▶ [DETTAGLI ESERCIZIO]: Riproduci fedelmente, riga per riga, tutti i record che seguono.

▶ [Record di dati]:
★ ★ ★

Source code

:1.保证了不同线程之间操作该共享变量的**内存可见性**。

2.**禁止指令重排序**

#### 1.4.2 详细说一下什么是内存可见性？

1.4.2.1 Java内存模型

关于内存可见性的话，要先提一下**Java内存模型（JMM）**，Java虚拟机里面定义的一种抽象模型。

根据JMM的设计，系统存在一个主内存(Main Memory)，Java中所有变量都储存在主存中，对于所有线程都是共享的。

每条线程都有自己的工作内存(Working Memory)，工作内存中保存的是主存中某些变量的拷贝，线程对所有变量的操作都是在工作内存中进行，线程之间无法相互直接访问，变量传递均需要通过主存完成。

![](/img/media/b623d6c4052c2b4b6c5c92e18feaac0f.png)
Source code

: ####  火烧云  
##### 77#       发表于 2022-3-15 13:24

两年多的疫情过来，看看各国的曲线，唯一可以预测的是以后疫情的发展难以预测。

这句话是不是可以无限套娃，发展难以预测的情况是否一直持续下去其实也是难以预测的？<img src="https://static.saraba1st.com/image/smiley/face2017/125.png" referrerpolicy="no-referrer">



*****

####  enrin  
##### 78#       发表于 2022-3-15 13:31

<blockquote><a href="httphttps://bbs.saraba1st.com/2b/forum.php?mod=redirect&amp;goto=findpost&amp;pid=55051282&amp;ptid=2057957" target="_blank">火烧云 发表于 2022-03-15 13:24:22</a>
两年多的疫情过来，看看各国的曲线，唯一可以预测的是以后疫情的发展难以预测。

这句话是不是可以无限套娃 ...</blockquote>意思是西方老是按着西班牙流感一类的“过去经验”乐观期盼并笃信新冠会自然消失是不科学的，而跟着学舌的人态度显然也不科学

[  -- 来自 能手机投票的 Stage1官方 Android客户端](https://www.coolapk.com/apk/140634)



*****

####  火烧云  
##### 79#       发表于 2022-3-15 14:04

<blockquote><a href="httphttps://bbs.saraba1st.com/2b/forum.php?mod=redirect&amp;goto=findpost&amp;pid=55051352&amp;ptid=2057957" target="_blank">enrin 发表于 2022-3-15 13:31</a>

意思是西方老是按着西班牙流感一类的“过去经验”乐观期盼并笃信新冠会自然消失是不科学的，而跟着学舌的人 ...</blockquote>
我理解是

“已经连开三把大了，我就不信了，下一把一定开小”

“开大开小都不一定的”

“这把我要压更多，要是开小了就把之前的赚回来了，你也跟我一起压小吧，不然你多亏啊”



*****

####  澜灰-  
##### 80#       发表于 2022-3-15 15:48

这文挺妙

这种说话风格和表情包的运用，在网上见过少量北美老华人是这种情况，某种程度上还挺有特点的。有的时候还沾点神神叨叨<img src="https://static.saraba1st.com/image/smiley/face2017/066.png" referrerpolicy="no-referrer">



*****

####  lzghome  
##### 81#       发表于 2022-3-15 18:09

★ ★ ★

▶ [SVOLGIMENTO]:
Source code

:1.保证了不同线程之间操作该共享变量的**内存可见性**。

2.**禁止指令重排序**

#### 1.4.2 详细说一下什么是内存可见性？

1.4.2.1 Java内存模型

关于内存可见性的话，要先提一下**Java内存模型（JMM）**，Java虚拟机里面定义的一种抽象模型。

根据JMM的设计，系统存在一个主内存(Main Memory)，Java中所有变量都储存在主存中，对于所有线程都是共享的。

每条线程都有自己的工作内存(Working Memory)，工作内存中保存的是主存中某些变量的拷贝，线程对所有变量的操作都是在工作内存中进行，线程之间无法相互直接访问，变量传递均需要通过主存完成。

![](/img/media/b623d6c4052c2b4b6c5c92e18feaac0f.png)
Source code

: ####  火烧云  
##### 77#       发表于 2022-3-15 13:24

两年多的疫情过来，看看各国的曲线，唯一可以预测的是以后疫情的发展难以预测。

这句话是不是可以无限套娃，发展难以预测的情况是否一直持续下去其实也是难以预测的？<img src="https://static.saraba1st.com/image/smiley/face2017/125.png" referrerpolicy="no-referrer">



*****

####  enrin  
##### 78#       发表于 2022-3-15 13:31

<blockquote><a href="httphttps://bbs.saraba1st.com/2b/forum.php?mod=redirect&amp;goto=findpost&amp;pid=55051282&amp;ptid=2057957" target="_blank">火烧云 发表于 2022-03-15 13:24:22</a>
两年多的疫情过来，看看各国的曲线，唯一可以预测的是以后疫情的发展难以预测。

这句话是不是可以无限套娃 ...</blockquote>意思是西方老是按着西班牙流感一类的“过去经验”乐观期盼并笃信新冠会自然消失是不科学的，而跟着学舌的人态度显然也不科学

[  -- 来自 能手机投票的 Stage1官方 Android客户端](https://www.coolapk.com/apk/140634)



*****

####  火烧云  
##### 79#       发表于 2022-3-15 14:04

<blockquote><a href="httphttps://bbs.saraba1st.com/2b/forum.php?mod=redirect&amp;goto=findpost&amp;pid=55051352&amp;ptid=2057957" target="_blank">enrin 发表于 2022-3-15 13:31</a>

意思是西方老是按着西班牙流感一类的“过去经验”乐观期盼并笃信新冠会自然消失是不科学的，而跟着学舌的人 ...</blockquote>
我理解是

“已经连开三把大了，我就不信了，下一把一定开小”

“开大开小都不一定的”

“这把我要压更多，要是开小了就把之前的赚回来了，你也跟我一起压小吧，不然你多亏啊”



*****

####  澜灰-  
##### 80#       发表于 2022-3-15 15:48

这文挺妙

这种说话风格和表情包的运用，在网上见过少量北美老华人是这种情况，某种程度上还挺有特点的。有的时候还沾点神神叨叨<img src="https://static.saraba1st.com/image/smiley/face2017/066.png" referrerpolicy="no-referrer">



*****

####  lzghome  
##### 81#       发表于 2022-3-15 18:09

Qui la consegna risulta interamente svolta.